If AFD is not able to reopen its third station, they will drop back to a Class 4, which will result in a significant increase in insurance. If Measure F fails, AFD is looking at selling specialty equipment such as the ladder truck. AFD will also consider placing all on-duty firefighters at one station, which would leave Arcata and McKinleyville Stations closed. 

This will have a drastic impact on the ISO rating and everyone’s insurance premiums. We all have a choice to invest in our fire department or accept the consequences.


We all understand COVID and the impact it has on our economy. We empathize with our neighbors and businesses who have been impacted to such extremes. Unfortunately, AFD has no choice but to ask for a funding measure to maintain the essential service it provides. 

Chief McDonald and the AFD Board of Directors have been transparent from the beginning. They have no secrets and there is nothing to hide.

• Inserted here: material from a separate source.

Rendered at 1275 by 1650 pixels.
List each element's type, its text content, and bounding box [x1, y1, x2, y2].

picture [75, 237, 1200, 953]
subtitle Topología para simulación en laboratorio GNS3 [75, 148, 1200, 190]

All of their contracts, budgets, and board minutes are on the AFD webpage. 

Bottom line, AFD is broke and needs community support or services will be lost and public safety will be impacted. Without a fire department that is adequately staffed, the risk is higher and the loss will be greater.

$3,000 signs?

I was surprised by this paragraph in Ms. Ziegler’s letter. The station-closed signs that are hung in the fire station window when the station is closed was donated by a local business. The sign has a value of $70. 

I have no idea where Ms. Ziegler came up with $3,000 to $4,000 for the sign cost. To accuse AFD of spending that much money is mind-blowing.

Measure F

AFD is asking the community to approve Measure F in November. The typical single-family residence will see an increase of $98/year on their tax bill if they vote yes. This is 26 cents per day. 

Are you willing to risk your family, property, neighbor, or community for 26 cents a day? I would hope not. I ask that you support AFD and the dedicated firefighters who serve this organization with your YES vote in November.

Sean Campbell is a Battalion Chief with the Arcata Fire District and has 30 years in the fire service. He is a certified Chief Fire Officer through the State Fire Marshal’s Office and has been serving our community as a firefighter, coach and volunteer since 1990.